Update the data from its first line through the line containing "w §3 ust 1 Uchwały nr XV/100/20 Rady Gminy", putting "Bonn" in place of "Leverkusen" and leaving everything else unchanged.

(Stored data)
Segment Open
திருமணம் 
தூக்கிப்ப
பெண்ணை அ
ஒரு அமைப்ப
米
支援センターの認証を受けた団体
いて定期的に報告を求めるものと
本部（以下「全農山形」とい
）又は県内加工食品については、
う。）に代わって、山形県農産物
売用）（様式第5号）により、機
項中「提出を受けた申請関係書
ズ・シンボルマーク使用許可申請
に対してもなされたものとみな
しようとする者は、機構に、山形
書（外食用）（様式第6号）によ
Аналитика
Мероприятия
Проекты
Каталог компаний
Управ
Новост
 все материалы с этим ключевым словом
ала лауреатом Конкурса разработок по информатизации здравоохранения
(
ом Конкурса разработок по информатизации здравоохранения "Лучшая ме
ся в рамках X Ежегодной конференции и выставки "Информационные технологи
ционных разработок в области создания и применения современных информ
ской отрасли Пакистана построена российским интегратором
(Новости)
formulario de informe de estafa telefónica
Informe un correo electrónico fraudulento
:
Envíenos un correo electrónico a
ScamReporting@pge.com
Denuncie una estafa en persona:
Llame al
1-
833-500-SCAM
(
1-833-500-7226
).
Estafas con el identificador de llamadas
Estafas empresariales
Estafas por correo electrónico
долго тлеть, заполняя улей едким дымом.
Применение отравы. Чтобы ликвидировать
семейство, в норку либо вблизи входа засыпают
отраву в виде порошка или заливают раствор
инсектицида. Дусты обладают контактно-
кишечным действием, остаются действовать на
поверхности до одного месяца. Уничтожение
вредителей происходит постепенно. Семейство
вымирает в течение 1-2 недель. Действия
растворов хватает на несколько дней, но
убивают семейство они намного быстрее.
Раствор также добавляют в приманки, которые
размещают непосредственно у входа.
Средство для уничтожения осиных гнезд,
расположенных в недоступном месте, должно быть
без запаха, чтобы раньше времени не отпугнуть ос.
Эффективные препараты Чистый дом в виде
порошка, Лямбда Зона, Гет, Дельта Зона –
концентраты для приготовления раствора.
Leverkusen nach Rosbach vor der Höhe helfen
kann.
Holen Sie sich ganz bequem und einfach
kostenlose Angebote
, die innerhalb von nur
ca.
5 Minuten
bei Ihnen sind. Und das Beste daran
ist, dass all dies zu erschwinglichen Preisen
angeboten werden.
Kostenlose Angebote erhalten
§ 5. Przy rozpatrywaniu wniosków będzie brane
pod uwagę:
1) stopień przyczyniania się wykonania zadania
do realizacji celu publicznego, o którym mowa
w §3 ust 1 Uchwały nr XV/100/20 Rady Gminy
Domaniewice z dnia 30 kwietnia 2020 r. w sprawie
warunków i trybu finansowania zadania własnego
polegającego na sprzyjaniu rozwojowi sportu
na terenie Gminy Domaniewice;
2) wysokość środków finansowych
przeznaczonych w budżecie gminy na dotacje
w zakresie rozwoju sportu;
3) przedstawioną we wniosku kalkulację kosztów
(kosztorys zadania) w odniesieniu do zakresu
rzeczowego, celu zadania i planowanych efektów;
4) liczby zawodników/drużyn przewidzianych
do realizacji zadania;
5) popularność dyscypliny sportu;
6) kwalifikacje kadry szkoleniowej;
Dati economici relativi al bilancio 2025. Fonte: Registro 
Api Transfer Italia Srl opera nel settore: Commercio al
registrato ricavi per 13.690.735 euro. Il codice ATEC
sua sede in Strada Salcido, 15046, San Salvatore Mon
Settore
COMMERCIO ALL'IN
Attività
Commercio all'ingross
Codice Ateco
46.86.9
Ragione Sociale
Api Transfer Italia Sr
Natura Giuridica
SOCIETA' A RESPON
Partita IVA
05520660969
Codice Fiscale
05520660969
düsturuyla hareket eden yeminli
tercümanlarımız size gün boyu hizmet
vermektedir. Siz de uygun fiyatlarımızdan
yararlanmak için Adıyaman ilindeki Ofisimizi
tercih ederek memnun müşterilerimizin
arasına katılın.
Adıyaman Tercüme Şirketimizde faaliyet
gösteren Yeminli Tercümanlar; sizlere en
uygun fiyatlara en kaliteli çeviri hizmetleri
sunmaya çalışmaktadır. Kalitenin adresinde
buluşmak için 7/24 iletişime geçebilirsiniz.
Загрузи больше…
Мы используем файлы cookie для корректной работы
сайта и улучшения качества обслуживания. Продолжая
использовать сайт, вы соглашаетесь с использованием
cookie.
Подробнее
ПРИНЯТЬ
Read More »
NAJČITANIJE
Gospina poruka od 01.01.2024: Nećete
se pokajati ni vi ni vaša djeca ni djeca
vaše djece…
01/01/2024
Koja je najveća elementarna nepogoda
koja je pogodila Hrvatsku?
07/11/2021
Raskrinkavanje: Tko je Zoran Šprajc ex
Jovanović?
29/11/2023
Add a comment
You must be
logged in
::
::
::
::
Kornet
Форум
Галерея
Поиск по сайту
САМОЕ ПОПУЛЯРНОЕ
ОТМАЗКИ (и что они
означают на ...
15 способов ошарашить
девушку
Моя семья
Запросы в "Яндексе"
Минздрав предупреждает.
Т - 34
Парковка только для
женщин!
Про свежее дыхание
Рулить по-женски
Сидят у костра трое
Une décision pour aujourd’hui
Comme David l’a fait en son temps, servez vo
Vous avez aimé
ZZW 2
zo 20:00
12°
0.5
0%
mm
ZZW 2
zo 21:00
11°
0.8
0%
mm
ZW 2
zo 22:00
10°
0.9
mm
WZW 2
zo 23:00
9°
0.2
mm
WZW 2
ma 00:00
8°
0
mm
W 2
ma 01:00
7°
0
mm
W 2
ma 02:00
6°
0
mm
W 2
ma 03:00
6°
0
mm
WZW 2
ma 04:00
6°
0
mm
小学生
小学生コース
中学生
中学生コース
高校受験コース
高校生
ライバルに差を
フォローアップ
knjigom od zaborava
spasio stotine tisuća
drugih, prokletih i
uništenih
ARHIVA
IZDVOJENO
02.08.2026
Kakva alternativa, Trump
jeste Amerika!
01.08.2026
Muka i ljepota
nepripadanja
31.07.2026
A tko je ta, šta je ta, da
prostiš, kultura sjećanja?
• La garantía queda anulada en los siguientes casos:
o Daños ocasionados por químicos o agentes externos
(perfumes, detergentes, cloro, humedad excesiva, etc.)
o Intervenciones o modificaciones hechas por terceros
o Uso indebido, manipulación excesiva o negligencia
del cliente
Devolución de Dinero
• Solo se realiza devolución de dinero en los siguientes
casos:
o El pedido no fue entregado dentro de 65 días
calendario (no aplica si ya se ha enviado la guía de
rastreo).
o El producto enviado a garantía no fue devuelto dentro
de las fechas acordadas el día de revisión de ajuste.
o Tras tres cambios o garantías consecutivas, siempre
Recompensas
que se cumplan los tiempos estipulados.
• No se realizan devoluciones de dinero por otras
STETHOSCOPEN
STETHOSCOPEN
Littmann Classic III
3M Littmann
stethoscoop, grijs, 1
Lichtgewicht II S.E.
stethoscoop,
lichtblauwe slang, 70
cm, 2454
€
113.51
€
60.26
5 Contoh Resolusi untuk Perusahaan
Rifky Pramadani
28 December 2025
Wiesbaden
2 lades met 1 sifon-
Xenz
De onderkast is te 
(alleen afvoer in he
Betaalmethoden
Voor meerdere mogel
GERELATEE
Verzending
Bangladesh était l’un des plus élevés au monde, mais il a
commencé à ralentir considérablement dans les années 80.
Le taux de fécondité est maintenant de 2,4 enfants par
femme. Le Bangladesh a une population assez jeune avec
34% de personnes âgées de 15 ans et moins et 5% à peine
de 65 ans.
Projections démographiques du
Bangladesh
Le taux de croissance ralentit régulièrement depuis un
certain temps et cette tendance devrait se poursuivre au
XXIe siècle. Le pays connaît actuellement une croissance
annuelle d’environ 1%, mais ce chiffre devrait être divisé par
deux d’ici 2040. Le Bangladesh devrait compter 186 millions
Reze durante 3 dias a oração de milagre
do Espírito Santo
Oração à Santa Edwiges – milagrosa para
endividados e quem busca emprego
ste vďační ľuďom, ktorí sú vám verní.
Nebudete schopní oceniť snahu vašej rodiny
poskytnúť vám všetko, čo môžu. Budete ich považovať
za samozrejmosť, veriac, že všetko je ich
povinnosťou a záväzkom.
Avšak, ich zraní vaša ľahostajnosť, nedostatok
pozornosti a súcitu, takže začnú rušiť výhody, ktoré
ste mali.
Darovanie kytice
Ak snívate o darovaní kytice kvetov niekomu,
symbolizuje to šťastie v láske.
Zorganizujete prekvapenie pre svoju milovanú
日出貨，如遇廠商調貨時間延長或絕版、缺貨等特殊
Segment Closed
→ Written response:
திருமணம் 
தூக்கிப்ப
பெண்ணை அ
ஒரு அமைப்ப
米
支援センターの認証を受けた団体
いて定期的に報告を求めるものと
本部（以下「全農山形」とい
）又は県内加工食品については、
う。）に代わって、山形県農産物
売用）（様式第5号）により、機
項中「提出を受けた申請関係書
ズ・シンボルマーク使用許可申請
に対してもなされたものとみな
しようとする者は、機構に、山形
書（外食用）（様式第6号）によ
Аналитика
Мероприятия
Проекты
Каталог компаний
Управ
Новост
 все материалы с этим ключевым словом
ала лауреатом Конкурса разработок по информатизации здравоохранения
(
ом Конкурса разработок по информатизации здравоохранения "Лучшая ме
ся в рамках X Ежегодной конференции и выставки "Информационные технологи
ционных разработок в области создания и применения современных информ
ской отрасли Пакистана построена российским интегратором
(Новости)
formulario de informe de estafa telefónica
Informe un correo electrónico fraudulento
:
Envíenos un correo electrónico a
ScamReporting@pge.com
Denuncie una estafa en persona:
Llame al
1-
833-500-SCAM
(
1-833-500-7226
).
Estafas con el identificador de llamadas
Estafas empresariales
Estafas por correo electrónico
долго тлеть, заполняя улей едким дымом.
Применение отравы. Чтобы ликвидировать
семейство, в норку либо вблизи входа засыпают
отраву в виде порошка или заливают раствор
инсектицида. Дусты обладают контактно-
кишечным действием, остаются действовать на
поверхности до одного месяца. Уничтожение
вредителей происходит постепенно. Семейство
вымирает в течение 1-2 недель. Действия
растворов хватает на несколько дней, но
убивают семейство они намного быстрее.
Раствор также добавляют в приманки, которые
размещают непосредственно у входа.
Средство для уничтожения осиных гнезд,
расположенных в недоступном месте, должно быть
без запаха, чтобы раньше времени не отпугнуть ос.
Эффективные препараты Чистый дом в виде
порошка, Лямбда Зона, Гет, Дельта Зона –
концентраты для приготовления раствора.
Bonn nach Rosbach vor der Höhe helfen
kann.
Holen Sie sich ganz bequem und einfach
kostenlose Angebote
, die innerhalb von nur
ca.
5 Minuten
bei Ihnen sind. Und das Beste daran
ist, dass all dies zu erschwinglichen Preisen
angeboten werden.
Kostenlose Angebote erhalten
§ 5. Przy rozpatrywaniu wniosków będzie brane
pod uwagę:
1) stopień przyczyniania się wykonania zadania
do realizacji celu publicznego, o którym mowa
w §3 ust 1 Uchwały nr XV/100/20 Rady Gminy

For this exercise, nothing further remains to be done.